ValueError: invalid literal for int() with base 10: 'checkpoints'

In [15]:
def create_hyper_csv(input_directory, output_file):
    # Prepare the final hyper CSV structure
    results = []

    for file in os.listdir(input_directory):
        if file.endswith('.csv'):
            filepath = os.path.join(input_directory, file)
            try:
                # Parse hyperparameters from filename (adjusting to ignore 'loss')
                parts = file.split('_')
                lookback_period = int(parts[0].replace('month', ''))
                batch_size = int(parts[3].replace('batch', ''))
                epochs = int(parts[-1].replace('epochs', '').replace('.csv', ''))

                # Read the CSV
                df = pd.read_csv(filepath)
                original = df["Deaths"]
                lstm = df["LSTM Predictions"]
                sarima = df["SARIMA Predictions"]

                # Calculate metrics for LSTM and SARIMA
                lstm_rmse, lstm_mape = calculate_metrics(original, lstm)
                sarima_rmse, sarima_mape = calculate_metrics(original, sarima)

                # Confidence intervals and prediction intervals
                lower_lstm, upper_lstm = calculate_prediction_intervals(original, lstm)
                lower_sarima, upper_sarima = calculate_prediction_intervals(original, sarima)

                # Calculate percent overlap
                percent_overlap = calculate_overlap(lower_lstm, upper_lstm, lower_sarima, upper_sarima)

                # Append results
                results.append({
                    "Lookback Period": lookback_period,
                    "Batch Size": batch_size,
                    "Epochs": epochs,
                    "LSTM RMSE": lstm_rmse,
                    "LSTM MAPE": lstm_mape,
                    "SARIMA RMSE": sarima_rmse,
                    "SARIMA MAPE": sarima_mape,
                    "Percent Overlap": percent_overlap
                })
            except Exception as e:
                print(f"Error processing {file}: {e}")

    # Save results to a new CSV file
    results_df = pd.DataFrame(results)
    results_df.to_csv(output_file, index=False)
    print(f"Hyper CSV created at {output_file}")

In [21]:
input_directory = "../tables/batch_1_loss_mse_epoch_50"  # Replace with your directory
output_file = "hyper_results_1_50.csv"
create_hyper_csv(input_directory, output_file)

Hyper CSV created at hyper_results_1_50.csv


In [23]:
import os
import pandas as pd

def stack_csvs(input_directory):
    """
    Stacks all CSV files in a directory into one DataFrame.
    
    Args:
        input_directory (str): Path to the directory containing the CSV files.

    Returns:
        pd.DataFrame: Combined DataFrame containing data from all CSV files.
    """
    csv_list = []  # List to store individual DataFrames

    for file in os.listdir(input_directory):
        if file.endswith('.csv'):  # Check if the file is a CSV
            filepath = os.path.join(input_directory, file)
            try:
                # Read the CSV file and append to the list
                df = pd.read_csv(filepath)
                csv_list.append(df)
            except Exception as e:
                print(f"Error reading {file}: {e}")

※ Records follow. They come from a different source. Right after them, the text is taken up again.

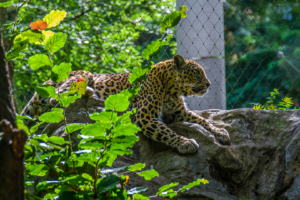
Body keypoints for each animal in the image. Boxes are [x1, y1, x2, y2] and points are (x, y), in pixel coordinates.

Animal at [22, 54, 231, 155]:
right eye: (197, 73)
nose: (209, 84)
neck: (171, 89)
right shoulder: (145, 117)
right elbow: (166, 131)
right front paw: (186, 142)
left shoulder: (180, 113)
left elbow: (203, 120)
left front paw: (221, 132)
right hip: (80, 75)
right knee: (57, 97)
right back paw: (88, 92)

    # Combine all DataFrames in the list into one
    combined_df = pd.concat(csv_list, ignore_index=True)
    return combined_df

# Example usage
input_directory = "results"  # Replace with the path to your directory
combined_dataframe = stack_csvs(input_directory)

# Save the combined DataFrame to a new CSV file (optional)
combined_dataframe.to_csv("combined_output.csv", index=False)

print("All CSVs have been stacked into one DataFrame.")

All CSVs have been stacked into one DataFrame.